The Nigerian Educational Research and Development Council (NERDC) has
said it will train 140 out of school youths from the six North Central
states and Abuja in entrepreneurship skills to enable them set up
businesses on their own.
Prof Godswill Obioma, Executive Secretary of the council said this
in Minna while flagging off the monitoring of the implementation and
distribution of the new Senior Secondary School education curriculum and
nine year basic education curriculum.
According to him "My council will in the next one month flag off
training of 140 out of school youths in entrepreneurship skills to
enable them gain functional knowledge of empowerment and also assist
them set up small scale businesses’’.
He said that the MDGs provided funds for the training but did not
disclose the amount involved, adding that the exercise scheduled for a
date to be fixed in May 2013 in Minna would last for eight weeks.
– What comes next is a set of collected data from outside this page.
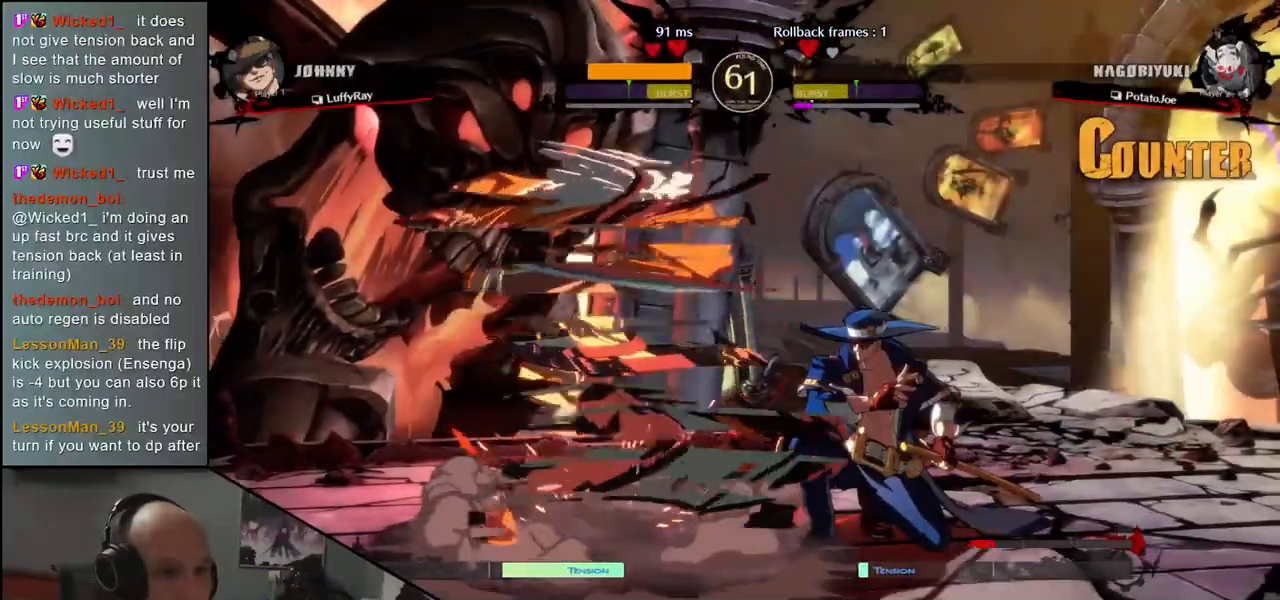
{"dt_ms": 500, "buttons": ["L1"], "left_stick": "right", "events": [[50, "L2", "down"], [117, "L2", "up"], [200, "L1", "down"], [283, "L1", "up"], [333, "L1", "down"], [400, "L1", "up"], [467, "L1", "down"]]}
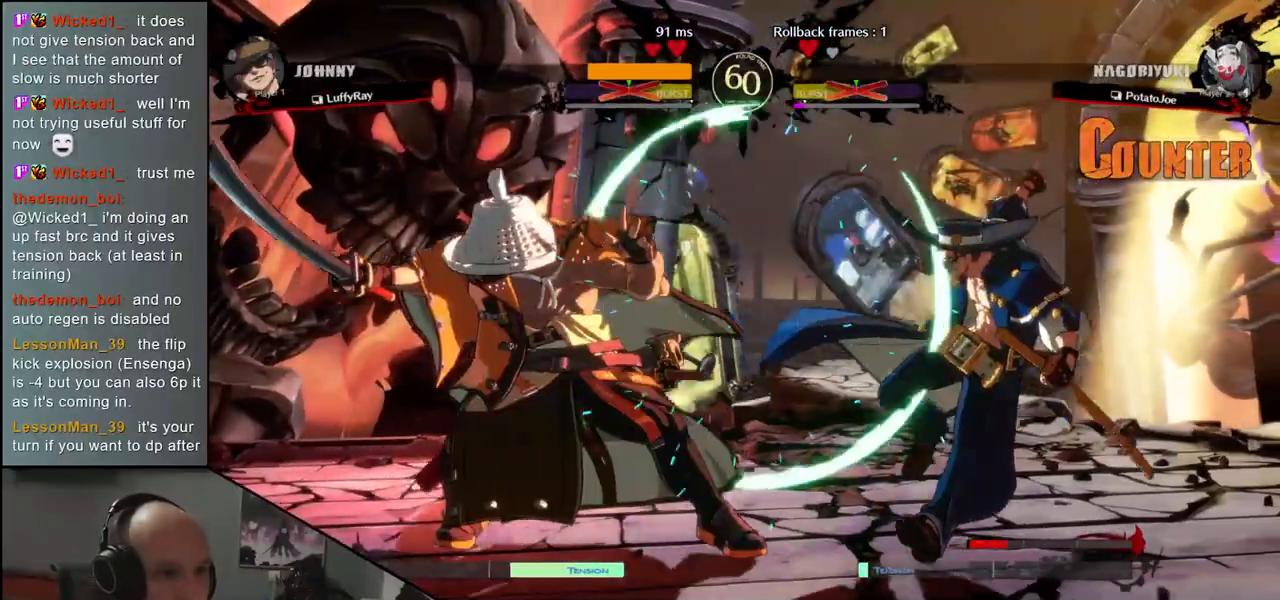
{"dt_ms": 500, "buttons": [], "left_stick": "down-left", "events": [[133, "L1", "up"], [400, "left_stick", "left"], [467, "left_stick", "down-left"]]}
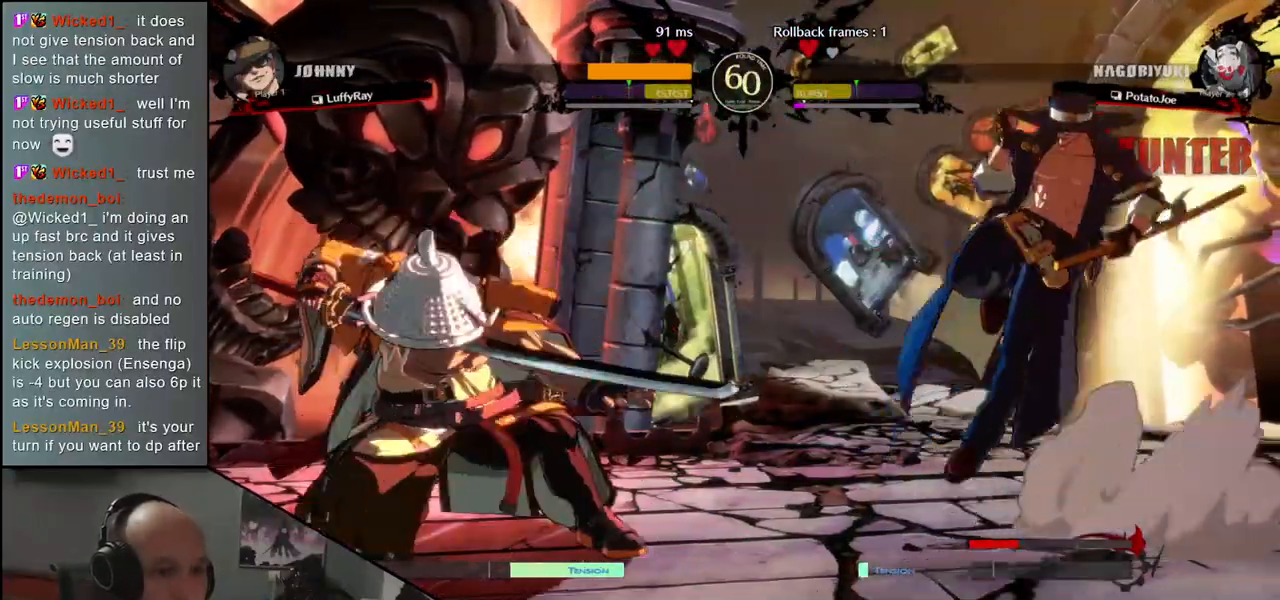
{"dt_ms": 500, "buttons": [], "left_stick": "left"}
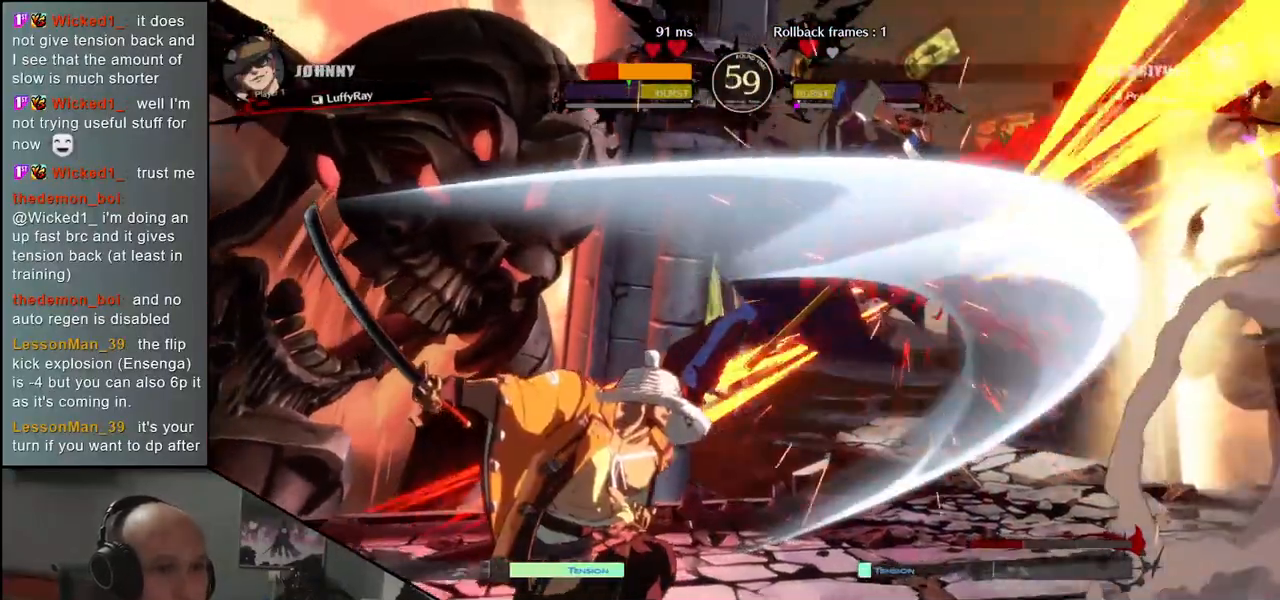
{"dt_ms": 500, "buttons": [], "left_stick": "center", "events": [[100, "left_stick", "right"], [133, "L2", "down"], [183, "left_stick", "center"], [217, "L2", "up"]]}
The Executive Secretary said that during the training the council
would pay the trainers, accommodate and feed the trainees and also
provide them with facilities and equipment to commence business after
training.
He said that the youths would be trained on GSM repairs, making of garment, hair dressing and making of paints.
Obioma said though the responsibility of the senior secondary school
education rests with the state governments because of mass failure in
WAEC and NECO the Federal Government directed NERDC to print the old and
new edition of the curriculum and deliver them to all the state
ministries of education for onward distribution to their schools.
"After this flag-off we hope that this curriculum will be passed on
to your public schools to enable students prepare properly for WAEC and
NECO examinations’’, he said.
Furthermore, he said that the flag-off which was going on
simultaneously in the 36 states of the federation and Abuja would enable
primary school pupils and secondary school students choose subjects
that would bring about human capital development in the country.
The Executive Secretary added that the new senior secondary school
curriculum which would commence in June 2013 would examine students in
four compulsory subjects of English, mathematics, civic education and
trade to enable them to be useful in their field of endeavour and be
vast in other fields.
Also speaking, Alhaji Saidu N. Idris, Secretary to Niger Government
said that the state government accorded its education sector priority
because no meaningful development would take place without educating the
people.
"We inherited a situation where we had average of 70, 000 pupils
being enrolled in schools but with the coming of this administration we
have enrolled over 1.3 million pupils’’, he noted.
He pledged to ensure that the council is reallocated with another
office accommodation or land in Minna as the one first allocated to it
has been affected by construction of road.